__REQUIRED TASK__
Copy the lines in each entry word for word, leaving out the pictures.

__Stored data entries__
● ● ● ● ● ● ●

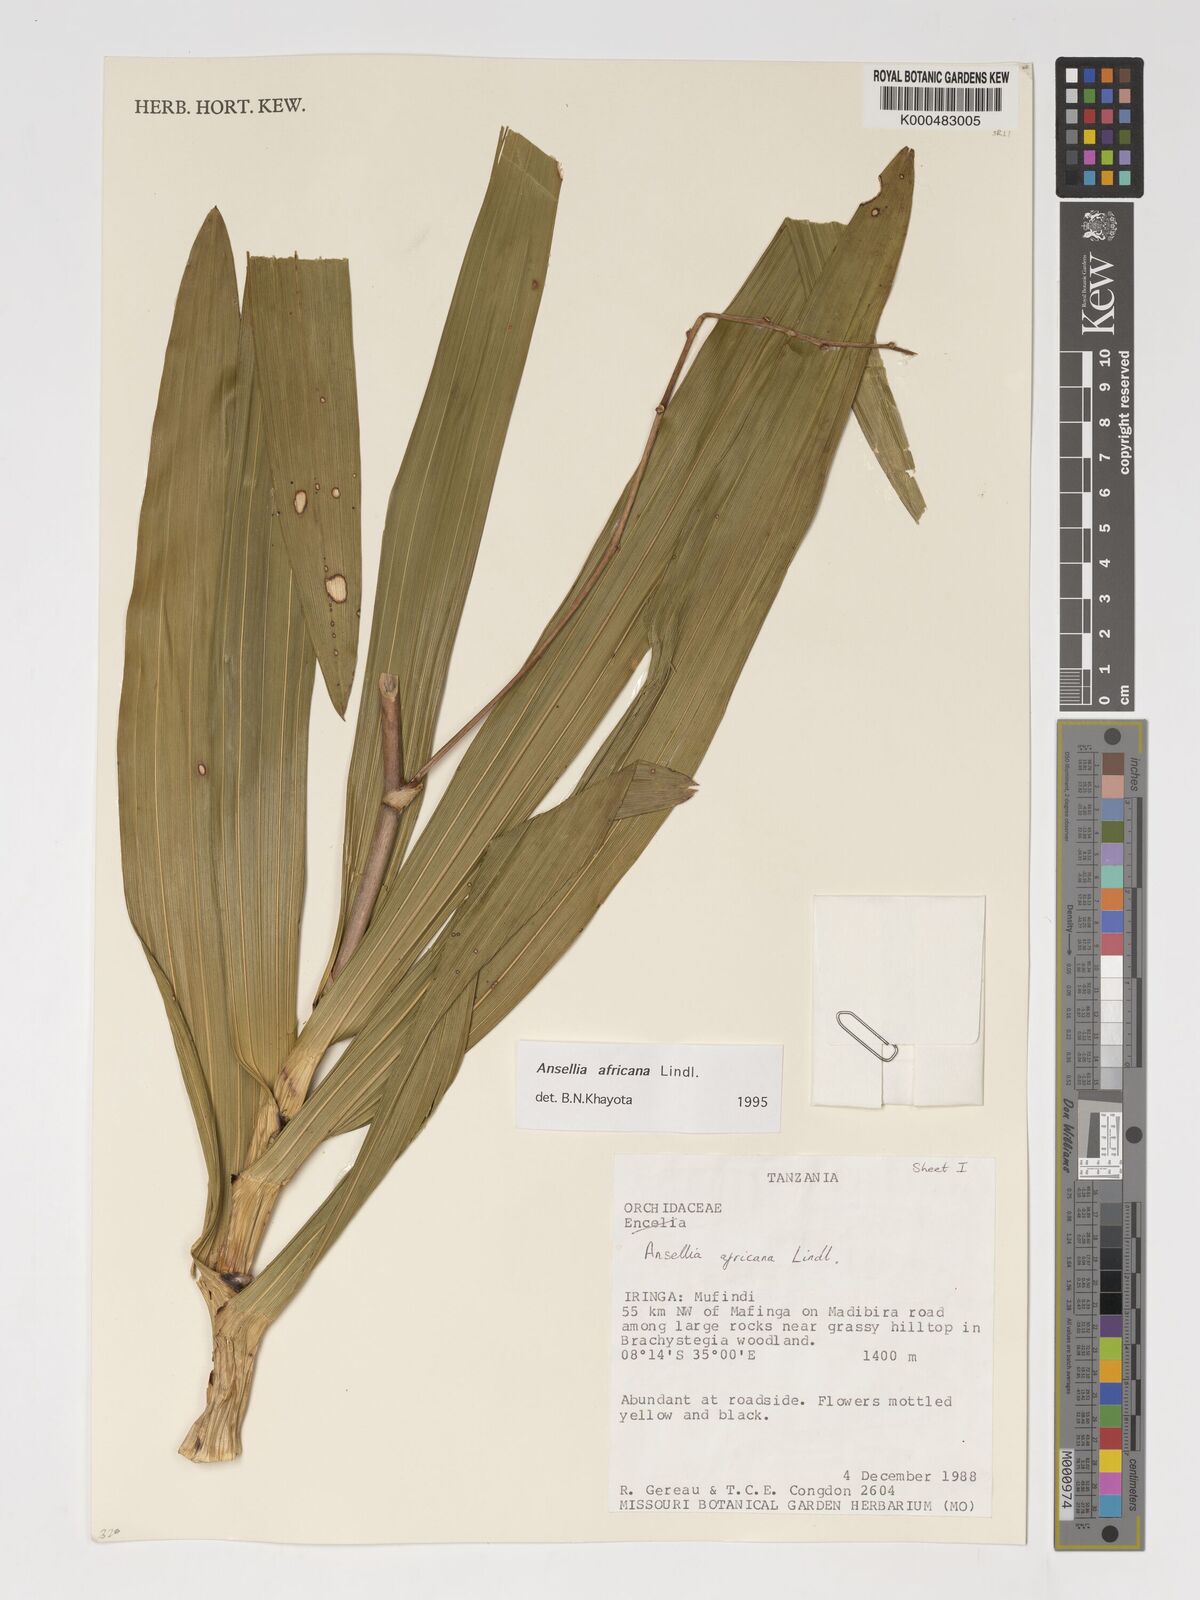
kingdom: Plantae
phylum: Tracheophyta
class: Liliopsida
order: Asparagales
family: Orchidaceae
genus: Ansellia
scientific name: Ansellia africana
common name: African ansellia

● ● ● ● ● ● ●

__WRITTEN ANSWER__
kingdom: Plantae
phylum: Tracheophyta
class: Liliopsida
order: Asparagales
family: Orchidaceae
genus: Ansellia
scientific name: Ansellia africana
common name: African ansellia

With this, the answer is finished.